I am trying to filter a dataset by comparing a list of strings to column values.
This works well using "LIKE" and one string, using 3GB.
#standardSQL
SELECT substr(CAST((DATE) AS STRING),0,8) as daydate,
count(1) as count,
avg(CAST(REGEXP_REPLACE(V2Tone, r',.*', "")AS FLOAT64)) tone,
avg(SAFE_CAST(REGEXP_EXTRACT(GCAM, r'c1.3:(\d+)') as FLOAT64)) anew,
sum(SAFE_CAST(REGEXP_EXTRACT(GCAM, r'c12.1:(\d+)') as FLOAT64))
ridanxietycnt,
sum(SAFE_CAST(REGEXP_EXTRACT(GCAM, r'wc:(\d+)') as FLOAT64)) wordcount
FROM `gdelt-bq.gdeltv2.gkg_partitioned` t
where _PARTITIONTIME BETWEEN TIMESTAMP('2019-02-02') AND TIMESTAMP('2019-
02-02')
AND V2Themes LIKE 'ECON_INFLATION'
group by daydate
However, when using more than one string with "LIKE", the query gets suddenly very large (8 TB).
#standardSQL
SELECT substr(CAST((DATE) AS STRING),0,8) as daydate,
count(1) as count,
avg(CAST(REGEXP_REPLACE(V2Tone, r',.*', "")AS FLOAT64)) tone,
avg(SAFE_CAST(REGEXP_EXTRACT(GCAM, r'c1.3:(\d+)') as FLOAT64)) anew,
sum(SAFE_CAST(REGEXP_EXTRACT(GCAM, r'c12.1:(\d+)') as FLOAT64))
ridanxietycnt,
sum(SAFE_CAST(REGEXP_EXTRACT(GCAM, r'wc:(\d+)') as FLOAT64)) wordcount
FROM `gdelt-bq.gdeltv2.gkg_partitioned` t
where _PARTITIONTIME BETWEEN TIMESTAMP('2019-02-02') AND TIMESTAMP('2019-
02-02')
AND V2Themes LIKE 'ECON_INFLATION' OR V2Themes LIKE 'ECON_STOCKMARKET'
group by daydate
Is there a more efficient (and cheaper) way to compare column values to a list of strings? Any ideas would be much appreciated.
Careful with logic and OR
precedence.
This:
WHERE _PARTITIONTIME BETWEEN TIMESTAMP('2019-02-02') AND TIMESTAMP('2019-02-02')
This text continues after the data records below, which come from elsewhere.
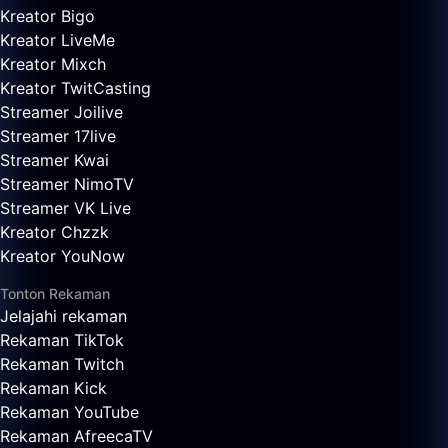
Kreator Bigo
Kreator LiveMe
Kreator Mixch
Kreator TwitCasting
Streamer Joilive
Streamer 17live
Streamer Kwai
Streamer NimoTV
Streamer VK Live
Kreator Chzzk
Kreator YouNow
Tonton Rekaman
Jelajahi rekaman
Rekaman TikTok
Rekaman Twitch
Rekaman Kick
Rekaman YouTube
Rekaman AfreecaTV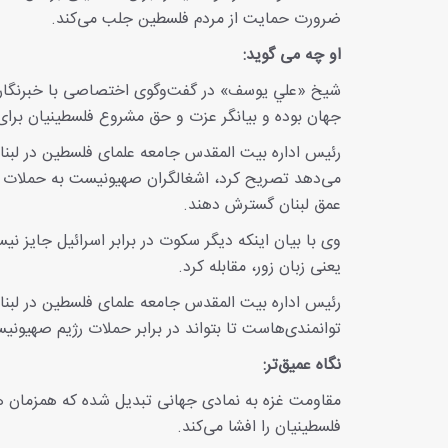
ضرورت حمایت از مردم فلسطین جلب می‌کند.
او چه می گوید:
شيخ «علي يوسف» در گفت‌وگوی اختصاصی با خبرنگار ا
جهان بوده و بیانگر عزت و حق مشروع فلسطینیان برای
رئیس اداره بیت المقدس جامعه علمای فلسطین در لبنا
می‌دهد تصریح کرد، اشغالگران صهیونیست به حملات خود
عمق لبنان گسترش دهند.
وی با بیان اینکه دیگر سکوت در برابر اسرائیل جایز نی
یعنی زبان زور، مقابله کرد.
رئیس اداره بیت المقدس جامعه علمای فلسطین در لبنان
توانمندی‌هاست تا بتواند در برابر حملات رژیم صهیونی
نگاه عمیق‌تر:
مقاومت غزه به نمادی جهانی تبدیل شده که همزمان ه
فلسطینیان را افشا می‌کند.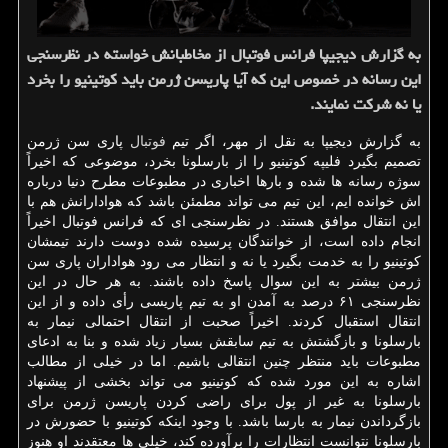
به گزارش دیجیپا فرانس فوتبال از مخاطبانش خواسته در نظرسنجی
این رسانه در خصوص این كه آیا پاری‎سن ژرمن باید كوتینیو را بخرد
یا نه شركت نمایند.
به گزارش دیجیپا به نقل از مهر، اگر تیم
فوتبال
پاری سن ژرمن
تصمیم بگیرد فلیپه كوتینیو را از بارسلونا بخرد، موضوعی كه اخیراً
سوژه رسانه ها شده و بارها اخباری در مطبوعات مطرح دنیا درباره
اش خوانده ایم، این تیم می تواند مطمئن باشد كه هوادارانش هم با
این انتقال موافق هستند. در نظرسنجی ای كه فرانس فوتبال اخیراً
انجام داده است، از خوانندگان پرسیده شده دوست دارند تیمشان
كوتینیو را به خدمت بگیرد یا نه و انتظار می رود هواداران پاری سن
ژرمن بیشتر به این سوال پاسخ داده باشند. به هر حال در این
نظرسنجی ۶۱ درصد به آمدن او به تیم پاریسی رأی داده و از این
انتقال استقبال كردند. اخیراً صحبت از انتقال احتمالی نیمار به
بارسلونا و بازگشتش به تیم سابقش بسیار زیاد شده و بنا به ادعای
مطبوعات باید منتظر چنین انتقالی باشیم. اما در خیلی از مطالب
اشاره به این مورد شده كه كوتینیو می تواند بخشی از پیشنهاد
بارسلونا به غیر از پول برای راضی كردن پاری‎سن ژرمن برای
بازگرداندن نیمار به بارسا باشد. با وجود اینكه كوتینیو با حضورش در
بارسلونا نتوانست انتظارات را برآورده كند، خیلی ها معتقدند او هنوز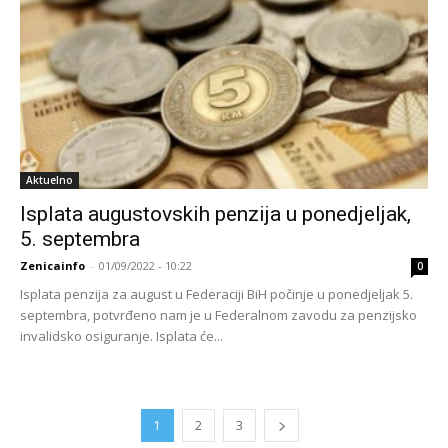
Aktuelno
Isplata augustovskih penzija u ponedjeljak,
5. septembra
Zenicainfo
-
01/09/2022 - 10:22
0
Isplata penzija za august u Federaciji BiH počinje u ponedjeljak 5.
septembra, potvrđeno nam je u Federalnom zavodu za penzijsko
invalidsko osiguranje. Isplata će...
1
2
3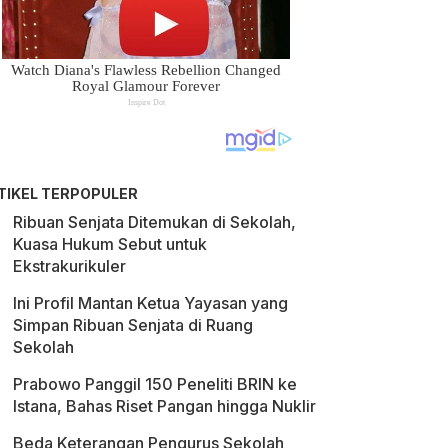
TIKEL TERPOPULER
Ribuan Senjata Ditemukan di Sekolah,
Kuasa Hukum Sebut untuk
Ekstrakurikuler
Ini Profil Mantan Ketua Yayasan yang
Simpan Ribuan Senjata di Ruang
Sekolah
Prabowo Panggil 150 Peneliti BRIN ke
Istana, Bahas Riset Pangan hingga Nuklir
Beda Keterangan Pengurus Sekolah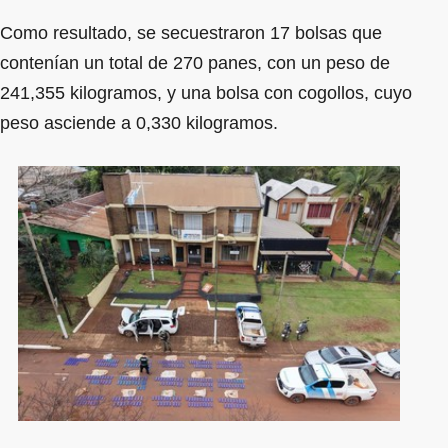
Como resultado, se secuestraron 17 bolsas que
contenían un total de 270 panes, con un peso de
241,355 kilogramos, y una bolsa con cogollos, cuyo
peso asciende a 0,330 kilogramos.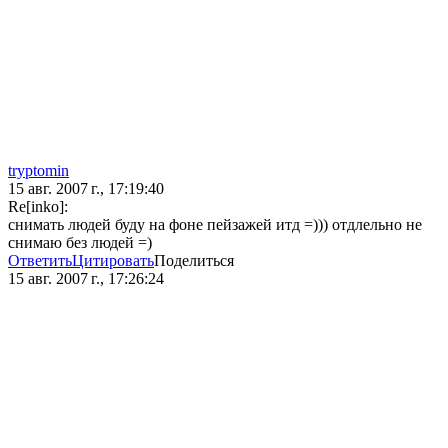
tryptomin
15 авг. 2007 г., 17:19:40
Re[inko]:
снимать людей буду на фоне пейзажей итд =))) отдлельно не
снимаю без людей =)
Ответить
Цитировать
Поделиться
15 авг. 2007 г., 17:26:24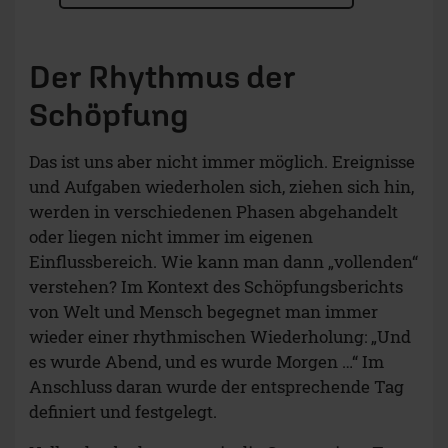
Der Rhythmus der
Schöpfung
Das ist uns aber nicht immer möglich. Ereignisse
und Aufgaben wiederholen sich, ziehen sich hin,
werden in verschiedenen Phasen abgehandelt
oder liegen nicht immer im eigenen
Einflussbereich. Wie kann man dann „vollenden“
verstehen? Im Kontext des Schöpfungsberichts
von Welt und Mensch begegnet man immer
wieder einer rhythmischen Wiederholung: „Und
es wurde Abend, und es wurde Morgen …“ Im
Anschluss daran wurde der entsprechende Tag
definiert und festgelegt.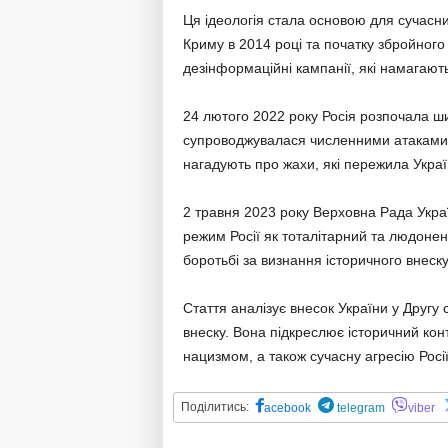
Ця ідеологія стала основою для сучасних
Криму в 2014 році та початку збройного
дезінформаційні кампанії, які намагають
24 лютого 2022 року Росія розпочала ш
супроводжувалася численними атаками на
нагадують про жахи, які пережила Україна
2 травня 2023 року Верховна Рада Украї
режим Росії як тоталітарний та людоне
боротьбі за визнання історичного внеску 
Стаття аналізує внесок України у Другу 
внеску. Вона підкреслює історичний конте
нацизмом, а також сучасну агресію Росії
Поділитись:
acebook
telegram
viber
AND V2Themes LIKE 'ECON_INFLATION'
OR V2Themes LIKE 'ECON_STOCKMARKET'
is not the same than:
WHERE _PARTITIONTIME BETWEEN TIMESTAMP('2019-02-02') AND TIMESTAMP('2019-02-02')
AND (
V2Themes LIKE 'ECON_INFLATION'
OR V2Themes LIKE 'ECON_STOCKMARKET'
)
The first one doesn't one the partitioning filters, but the second one does.